**DATA RECORDS:**
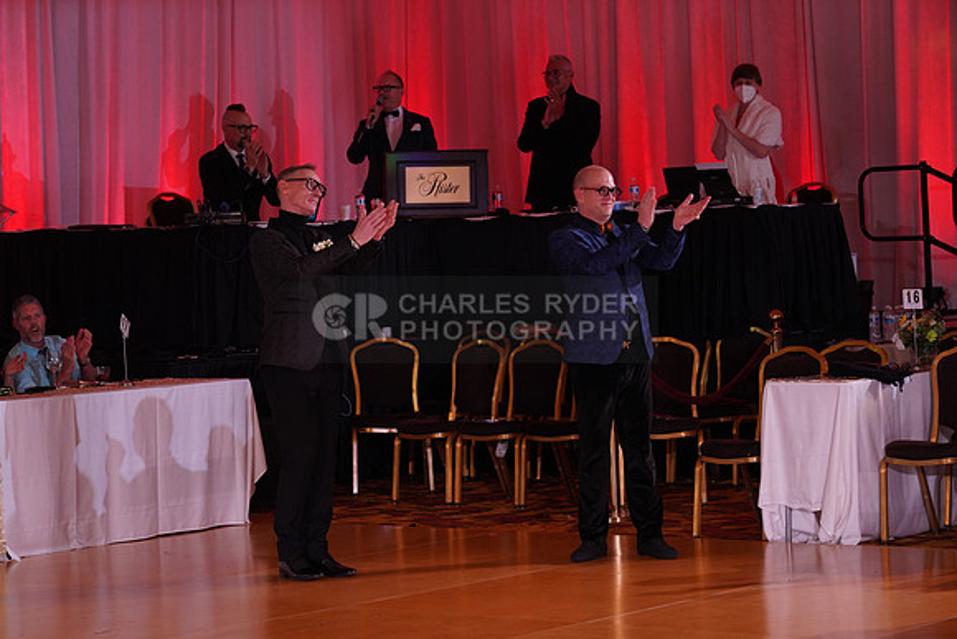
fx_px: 2792
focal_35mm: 105
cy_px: 320
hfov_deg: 19.5
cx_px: 478
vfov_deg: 13.0
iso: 1600
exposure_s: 1/200
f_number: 5.6
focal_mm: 105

**TASK INSTRUCTIONS:**
Retype the records above line for line and exactly, omitting their pictures.

**EXERCISE RESPONSE:**
fx_px: 2792
focal_35mm: 105
cy_px: 320
hfov_deg: 19.5
cx_px: 478
vfov_deg: 13.0
iso: 1600
exposure_s: 1/200
f_number: 5.6
focal_mm: 105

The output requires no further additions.